- Born: 19 October 1927 (age 98) Ahmedabad, India
- Genres: Hindustani classical music
- Instrument: sitar
- Years active: 1944–present

= Arvind Parikh =

Arvind Parikh (born 19 October, 1927) is an Indian classical sitar player.

==Early life==
Arvind was born in Ahmedabad into a Gujarati business family. His father Natverlalbhai was a textiles businessman, and his mother Chandrakalaben was a painter. His primary and secondary education continued in a nationalist school. In 1944, at the age of 17, he moved to Mumbai and started learning from sitar player Vilayat Khan. As per Khan's wish, Parikh attended Bombay University, along with the music education from Khan. Parikh enrolled in Elphinstone College, Bombay. His musical education continued uninterrupted for 60 years throughout his performing career, from 1944 until Khan's death in 2004.

==Music career==
Arvind Parikh has been performing for over six decades. Associations with other musicians helped him in his research work. These musicians include B. R. Deodhar, Latafat Hussain Khan, Amir Khan, Niyaz Ahmad-Faiyaz Ahmad Khan, D. T. Joshi, and Radhika Mohan Maitra. He has performed in India and abroad. He has performed at music festivals in India and Europe, and has had concert tours in several parts of West Asia, Far East and Australia. Parikh is a regular performer on All India Radio. His daughter Purvi Parikh is also a classical vocalist. His wife was a disciple of Niyaz Ahmad - Faiyaz Ahmad Khan of Kirana gharana. Parikh has compiled compositions and ragas in "Sitar Guru" and "Bandish Parampara" published by Navras Records UK.

==Cultural ambassador==
Parikh was the vice president of the International Music Council (UNESCO) during 1994-97 and is currently co-ordinator for the Indian sub-continent. He is the president of the Indian Musicological Society, chairman of the Western India chapter of ITC Sangeet Research Academy.

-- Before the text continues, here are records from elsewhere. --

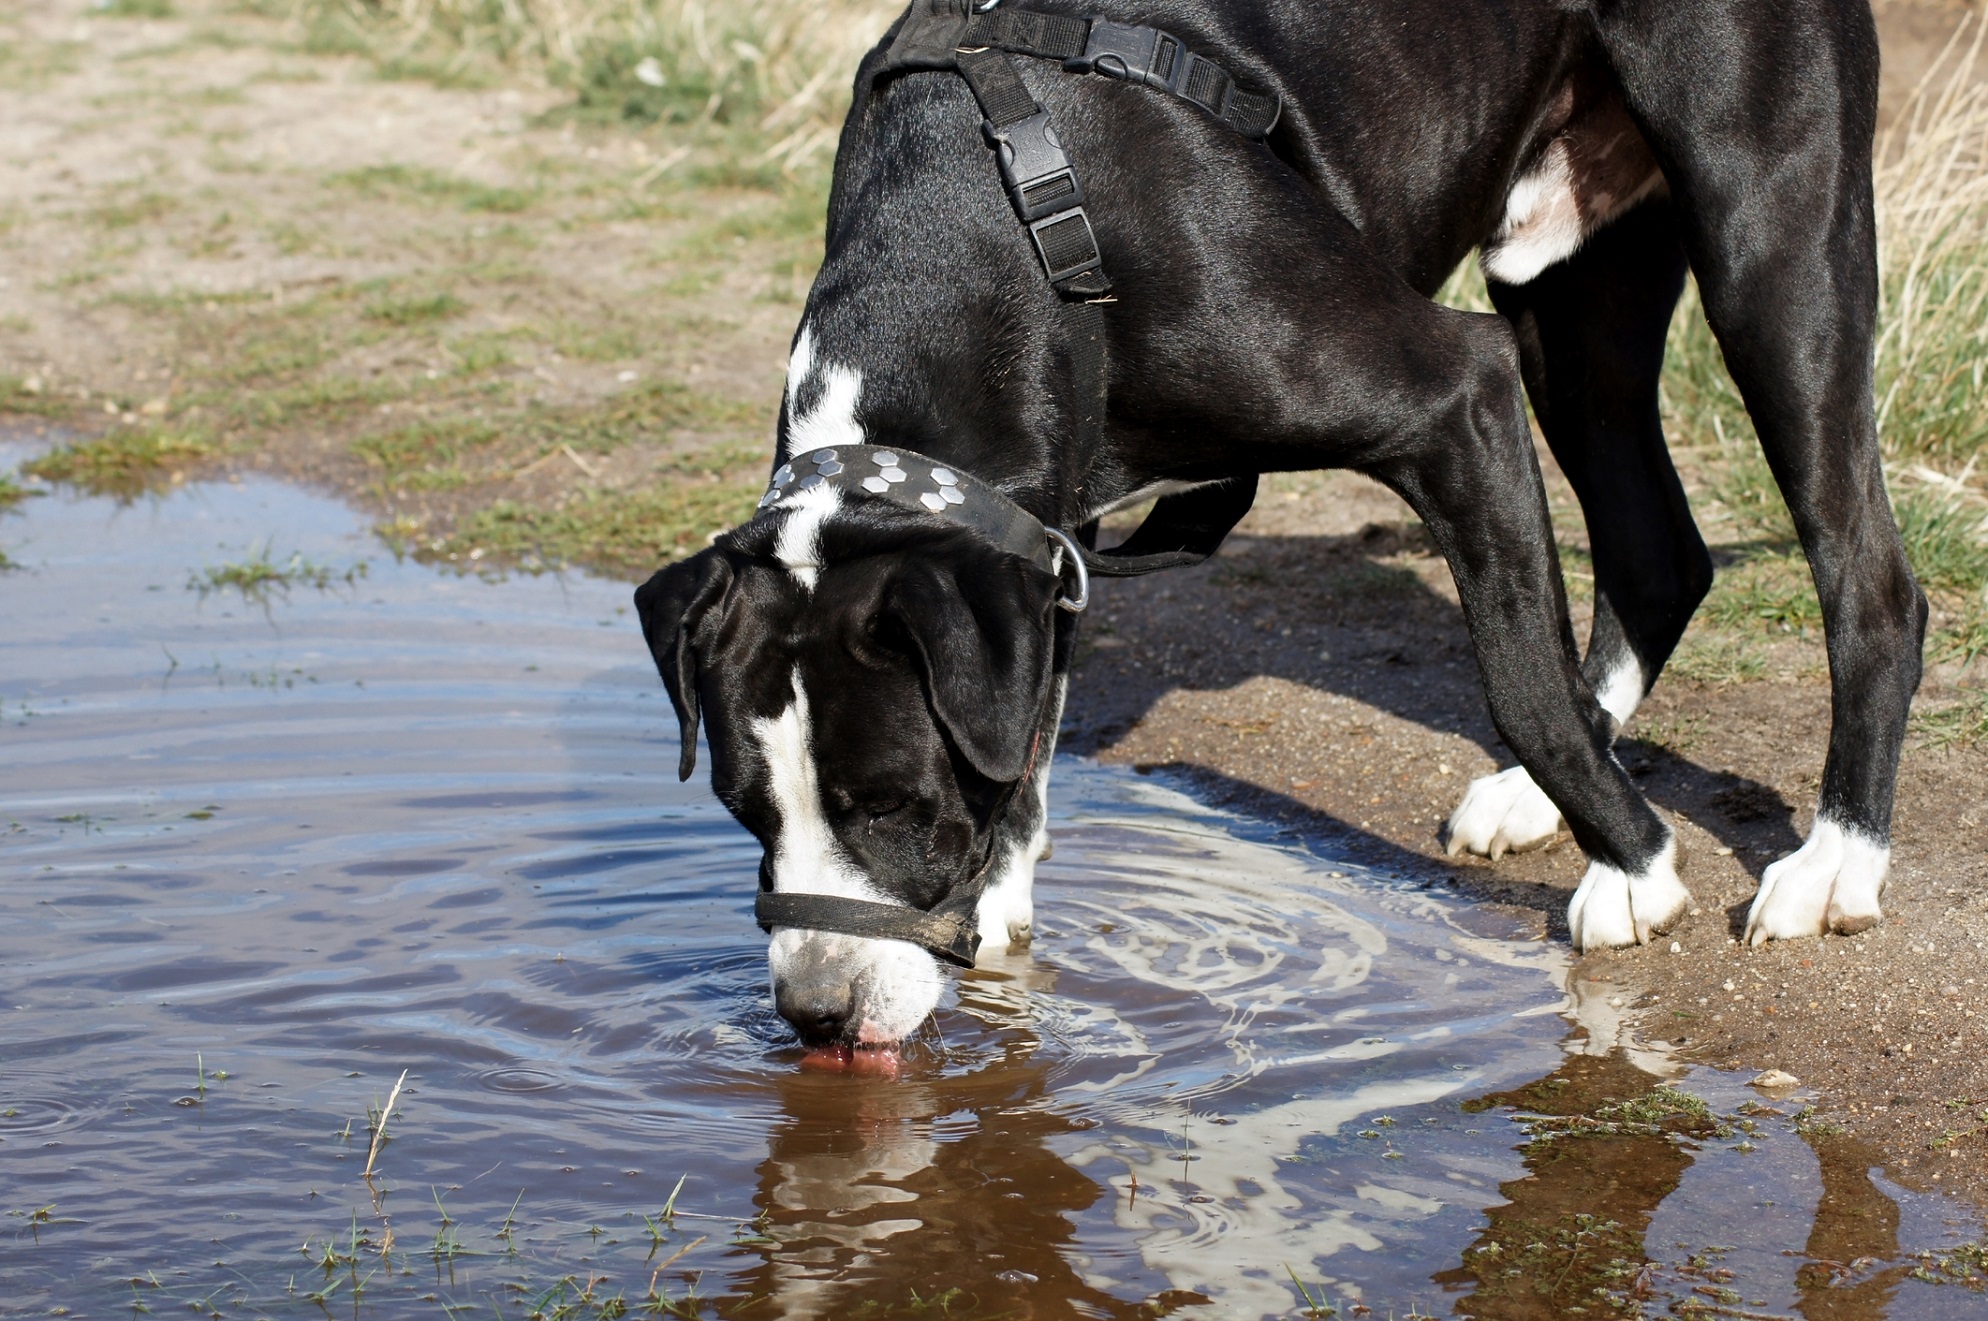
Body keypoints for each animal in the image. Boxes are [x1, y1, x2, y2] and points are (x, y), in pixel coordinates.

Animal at [636, 0, 1924, 1050]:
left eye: (891, 805)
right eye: (746, 812)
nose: (813, 1012)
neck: (988, 236)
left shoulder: (1452, 397)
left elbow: (1515, 677)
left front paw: (1643, 869)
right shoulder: (1040, 539)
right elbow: (1022, 741)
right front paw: (996, 916)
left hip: (1766, 235)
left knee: (1865, 577)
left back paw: (1832, 857)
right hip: (1571, 298)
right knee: (1657, 553)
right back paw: (1533, 795)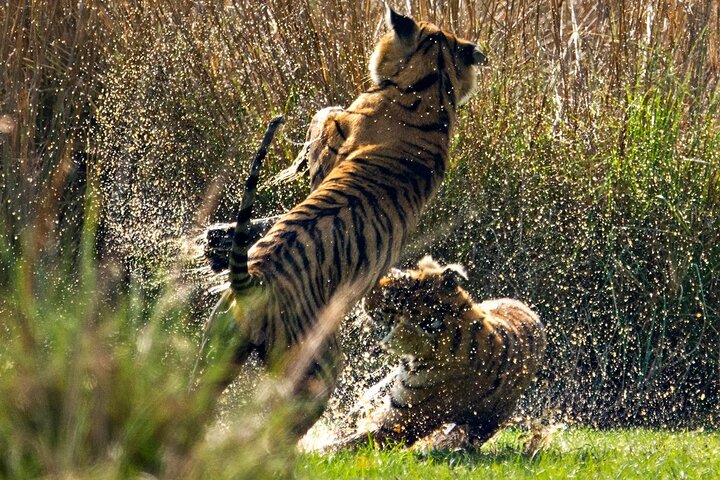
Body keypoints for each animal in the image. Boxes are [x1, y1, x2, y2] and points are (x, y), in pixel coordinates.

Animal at [205, 7, 488, 441]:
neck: (432, 87)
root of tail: (255, 280)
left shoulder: (335, 138)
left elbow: (322, 116)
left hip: (313, 368)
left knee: (276, 425)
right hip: (215, 352)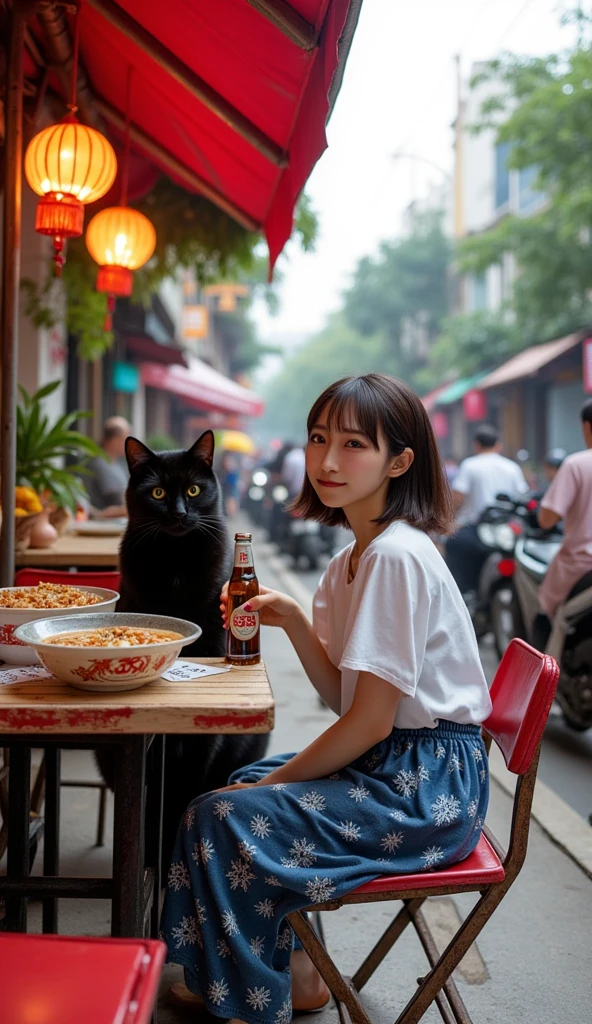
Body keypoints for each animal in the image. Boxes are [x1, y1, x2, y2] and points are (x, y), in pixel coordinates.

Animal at [96, 428, 266, 868]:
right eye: (156, 492)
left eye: (193, 489)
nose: (178, 514)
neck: (175, 560)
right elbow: (150, 805)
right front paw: (151, 857)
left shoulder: (203, 739)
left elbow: (185, 790)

Arvind Parikh has been conducting Baithaks with top notch Classical Musicians covering vocalists and instrumentalists.

Baithaks have a unique format and style with an open but focused conversation with the artist to highlight aspects of classical music such gharana, methodology of teaching, and current context of Hindustani classical music.

Parikh conceived establishing a forum at which all segments of the music world could meet to discuss issues of common interests. Music forums are established in Mumbai, Chennai, Kolkata and Delhi. He is currently spearheading an association of 12 classical musicians, called All India Musicians’ Group (AIMG) - drawn from the Carnatic and Hindustani traditions (including Zakir Hussain, Hari Prasad Chaurasia, Shivkumar Sharma, Ravi Kiran, and Rajan-Sajan Mishra), to create greater support in government, industry and the media for Indian classical music.

==Industrialist==
Parikh has handled the pursuits of business and music simultaneously. Parikh's business is a logistics provider in 51 Indian cities. Its latest joint venture with Deutsche Post and DHL as DHL Lemuir Logistics Pvt. Ltd. He is chairman of an Indian transportation organization and director of a travel and tourism company, and his family owned group owns a company for printing accessories.

==Personal life==
Arvind was married to the classical singer Kishori Parikh (1929-2007). She was a student of prominent Kirana Gharana musicians Niaz Ahmed and Faiyaz Ahmad. The couple has a son, Snehal, and a daughter, Poorvi, a classical singer.

==Awards and recognition==
Parikh has been awarded the Gaurav Puraskar for the year 1997-98 by the Gujarat State Sangeet Natak Academy. He has also been awarded the National Award by Sangeet Natak Akademi for Instrumental music (sitar) for the year 2003.

He was given India's third highest civilian award, the Padma Bhushan, in 2018.